Energy Crisis Myths

east pipeline

The Canadian energy sector is under attack like never before and it is threatening the unity of Canada. The one positive from this situation is that the challenges faced by the energy sector are almost exclusively politically imposed. There are no outside market forces causing the pain in Western Canada. In fact, with the exception of jurisdictions which also suffer from terrible government decisions such as Venezuela, other oil and gas jurisdictions such as the US are booming. This is good news because it means it is within the power of our governments to fix them.

Unfortunately, the challenges in restoring this country’s energy sector have been obscured by misinformation by development opponents and due to the complexity of the issues which have been misunderstood and communicated by many in the media. Here are the top five myths which need to be addressed in order to fix the current Canadian energy crisis.

Myth #1 – First Nations do not support oil and gas development

When the Prime Minister said that all First Nation youth want is “a place to store their canoes and paddles” he was perpetuating a one-dimensional myth of indigenous people in Canada being all the same and against development. The reality is that it is unfair to stereotype indigenous people as all thinking the same way on development issues. In fact, elected First Nation leadership have often been strong supporters of the oil and gas industry. For example, on both Northern Gateway and Trans Mountain projects, the vast majority of First Nations along the right of way have signed Mutual Benefit Agreements with the projects. In addition, we now see First Nations looking at suing the Federal government over the imposition of a tanker ban in Northern British Columbia without any consultation.
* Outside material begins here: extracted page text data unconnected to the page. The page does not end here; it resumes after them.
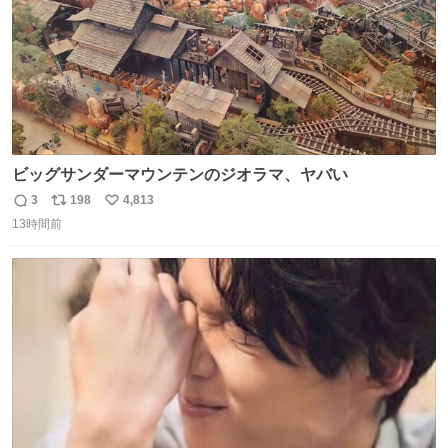
ビッグサンダーマウンテンのジオラマ、ヤバい
3
198
4,813
返
リ
い
13時間前
信
ポ
い
数
ス
ね
ト
数
数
Myth #2 – Canadians do not support the energy sector

Polls have consistently shown that the majority of Canadians support the energy industry. A recent Angus Reid poll found that 72% of Canadians support Trans Mountain, Energy East or both. Perhaps more telling is that when 65% of Canadians listed oil and gas as industries they considered critical. This is not new, even as the British Columbian NDP government has been obstructing the Trans Mountain expansion, polls consistently showed broad support within BC for the project.

Myth #3 – Court decisions are the main reason pipelines are not being built

It is not surprising that Canadians may feel that the federal government’s hands are tied when it comes to development due to court decisions. Often court cases ruling against projects seem to dominate the news. While it is true that there have been activist court rulings, this is often because of a lack of leadership by elected officials who abdicate legislating on controversial issues thereby leaving it to the courts to create laws for them. This is not however the case when it comes to the four major pipelines which have been blocked in the last three years.

Northern Gateway was cancelled by the Trudeau government despite the approval by the National Energy Board. This was a purely political decision.

Energy East was cancelled by the proponent after the Trudeau government stated they would not approve it mid-application. This was a purely political decision.

Trans Mountain was halted by the courts, but one of the two reasons was inadequate consultation from the Federal Government – not the company.

Keystone has been held up by US courts- not Canadian.

Myth #4 – Politicians are more trustworthy than regulators

Canadian energy projects will always be expensive because we pay our people good money, support our social programs with tax revenue and require companies to apply the highest environmental and social practices during development. However, we have benefited from a hugely successful energy industry because we have been seen as a reliable jurisdiction to invest in. Projects are reviewed by independent regulators and politicians do not interfere in project approvals on political whims. This has changed in the last three years. The most glaring example of this is Bill-C-69, a federal Bill currently in third reading in the Senate. It puts almost all of the decision-making power in the hands of politicians and undermines the regulator to such a degree that they are not allowed to make a recommendation on a project at the end of an application. This is not how mature democracies are supposed to work. The flood of billions of dollars of foreign direct investment out of Canada is directly caused by this current attitude of political interference.

Myth #5 – We can sacrifice our way to a better world

When looking at global challenges such as climate change Canadians need to consider how they can make a global difference- not simply “show leadership” by sacrificing. Sacrifice is not scalable nor particularly effective. When we apply a carbon tax, we apply a finite initiative. Great achievements by humans have never resulted from simply sacrificing, but rather by building on innovation. We should look at scalable solutions to climate change. This starts with getting our natural gas to Asia to replace their coal plants (this alone will make a bigger difference that an infinite carbon tax on Canadians). But it also means having a strong energy sector which continues to lead the world in creating innovative technology and processes to continue extracting oil and gas in the safest and most socially and environmentally responsible way in the world. In fact, a recent study suggested that global GHG emissions emitted from producing the average barrel of oil would drop 23% if the world’s oil producers followed Canadian industry rules. We can then sell these solutions globally to help jurisdictions everywhere improve their social and environmental practices. This is the most effective way we can address climate change. Because as our Prime Minister is prone to state “the world needs more Canada.”